Article:
::::
Rencontre avec Dido Mbalu Grédigui, ingénieure informatique et désormais autrice du roman “Tais-toi quand tu parles”.
Ingénieure informatique devenue autrice, Dido Mbalu Grédigui, présente “Tais-toi quand tu parles”, son premier roman sorti en début d’année. Léger, drôle et urbain, il met en scène Shadee, une héroïne “un peu” féministe, afro-française, amoureuse et romantico-rebelle. Dans cet entretien, Dido décortique les différents aspects de son œuvre, mais elle partage également ses inspirations et ses attentes.
Il y a quelques années, vous exerciez dans la communication et maintenant vous êtes ingénieure informatique, pourquoi avoir eu envie d’écrire un livre ?
Il y a des moments dans la vie où on a envie de tester des choses. Personnellement, je suis partisane du « on fait, on essaie, et on voit ce qui se passe ». Si ça fonctionne tant mieux, et si ça ne marche pas, on sera tout de même content de l’avoir fait. J’avais envie d’écrire depuis un moment donc j’ai commencé par un livre, ensuite j’ai écris un blog et je suis revenue sur mon idée de livre que j’ai fini par éditer.
Comment vous est venue l’inspiration pour ce livre ?
::::
À faire: D'après l'article, comment s'appelle l'héroïne du premier roman de Dido Mbalu Grédigui ? Répondez en une phrase, s'il vous plaît. Ce matériel n'a aucun lien avec l'article.

Matériel fourni:
::::
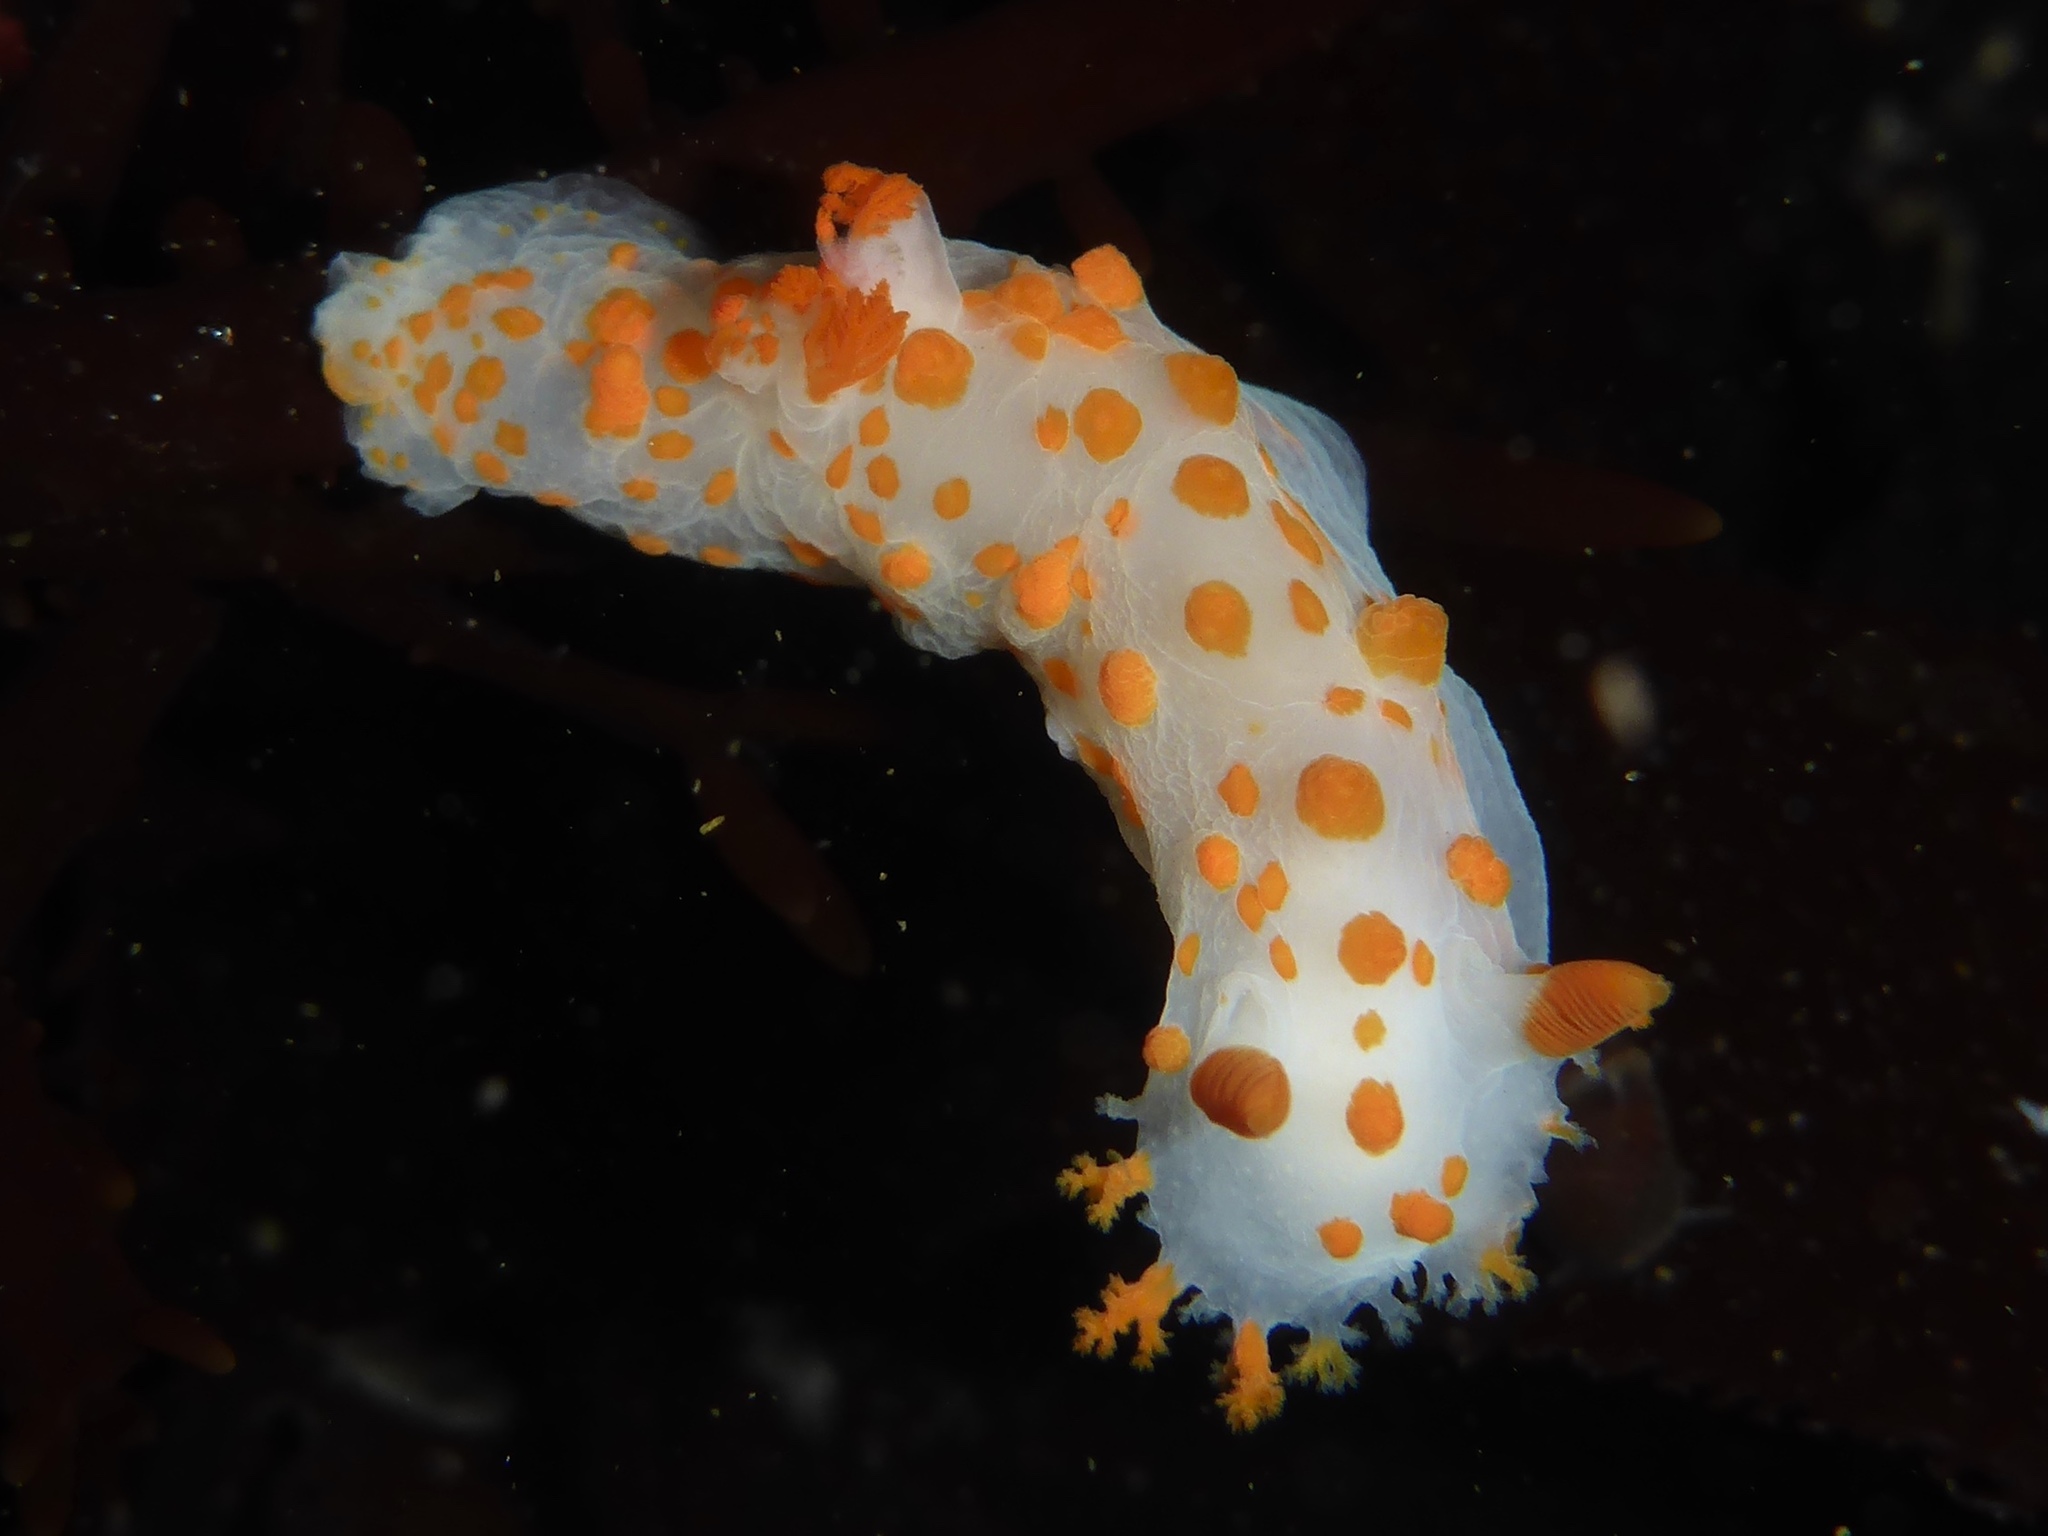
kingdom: Animalia
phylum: Mollusca
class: Gastropoda
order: Nudibranchia
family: Polyceridae
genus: Triopha
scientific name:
::::
Résultat de l'exercice: L'héroïne s'appelle Shadee.